_Exercise requirements_
1. Using the piece on Minnesota's Expo bid, answer each question in a few words:
(a) What theme has been proposed for the Expo?
(b) Who is named as the bid leader, and what office did that person formerly hold?
(c) What location near a stadium was floated for the event?
2. The piece on Minnesota's Expo bid names the topics under which the Expo's goals and urbanist goals often merge. List them all.
3. Carry on the piece about Minnesota's Expo bid, starting after its closing parenthetical digression.

_Excerpt to read_
|---|

Should Minnesota win the bid, urbanists have both practical and moral reasons for becoming deeply involved. Hosting an event like an Expo or an Olympics requires land on which to stage the event; land that will be dramatically transformed. Despite the prohibition on public funding, political capital will still be needed to support the bid in a myriad of ways. There is the will and the way to make change happen in the orbit of this event, and it’s therefore critical that people advocate for that change to be positive and to provide benefits that last long beyond the Expo, something that other big international events, especially Olympic games, have catastrophically failed to do.

Especially from a moral and ideological point of view, it is essential that the Expo and urbanist goals be aligned. The Expo’s proposed theme, “Wellness and Well Being for All: Healthy People, Healthy Planet,” is the same theme of most of the writing that is posted to this website. We want healthy communities where people use active transportation and are not hit by cars. We want cities where pollution in our air, ground, and waters is erased, and where the carbon hit to the climate is reduced. These goals merge together often, when we speak about walkability or bicycle infrastructure or density or mass transit.

In 2015, the bid leader and former Minnesota Secretary of State Mark Ritchie floated the Arden Hills ammunition site as one of several places being considered as the Expo’s location. It goes without saying, but to host the event at a site accessible only by private car would be completely antithetical to the Expo’s theme. The optimal outcome for people and the planet, in such a scenario, would be if nobody attended. So it was refreshing to hear the land east of TCF Bank Stadium floated as a location. As a baseline, the event would have to be held in a place that is walkable, bikable, and reachable by transit.

(Digression: I’d love to have seen the area around the Minneapolis Farmers Market and the future Royalston SWLRT station transformed, or else the outdated and now-contextually inappropriate Westgate office park demolished and rebuilt, but alas.)

|---|

_Collected data_

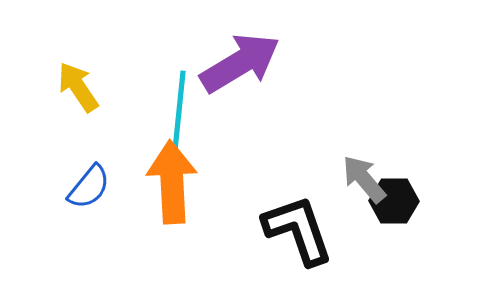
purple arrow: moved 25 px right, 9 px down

|---|

_Answers below_
1.
(a) "Wellness and Well Being for All: Healthy People, Healthy Planet"
(b) Mark Ritchie, former Minnesota Secretary of State
(c) The land east of TCF Bank Stadium

2.
- Walkability
- Bicycle infrastructure
- Density
- Mass transit

3.
The TCF Bank Stadium location fits that first bill, but so much more could be done. For one, the fair location should be held in, and result in the kind of dense, urban environment that leads to healthy people and a healthier planet. The University of Minnesota has already started talking about a kind of mixed use innovation district/tech incubator on land to the east-southeast of TCF Bank Stadium. (Is this the land that Expo 2023 committee has in mind, or are they looking just to the north, across the light rail tracks?) It would seem to make a tremendous amount of sense if both projects worked side-by-side to create an actual urban district that will host residents and businesses living and working in a healthy, environmentally friendly neighborhood the moment the fair packs up. Traditionally, World’s Fairs have left behind weird parks, with large open voids where there was once programming, and the occasional decaying folly (see: Flushing, Queens, for a classic example). But instead of pitching a bunch of tents in a grassy expanse, why not host pavilions on new streets, in new plazas, and on building decks? Hold the Expo in a site that is already urban, or failing that, have a redevelopment plan ready to go the moment the last visitor leaves.

You could also maybe do something positive for the Minnesota economy. Put aside the almost-certainly-nonsense estimated “economic impact” of the fair in terms of visitors. Think instead about how the hosting of the event could serve as a recruitment tool for health care and green companies. The Expo will, by default, serve in part as an international trade show for technologies and products in health care and green industries. It’s easy to imagine national trade groups scheduling their annual meetings around such an event. But could the event itself, and a new office district, and tied to a major research university, be used as a way to incentivise companies to move headquarters and offices to Minneapolis? Could it be used to convince international companies to open North American offices in Minneapolis?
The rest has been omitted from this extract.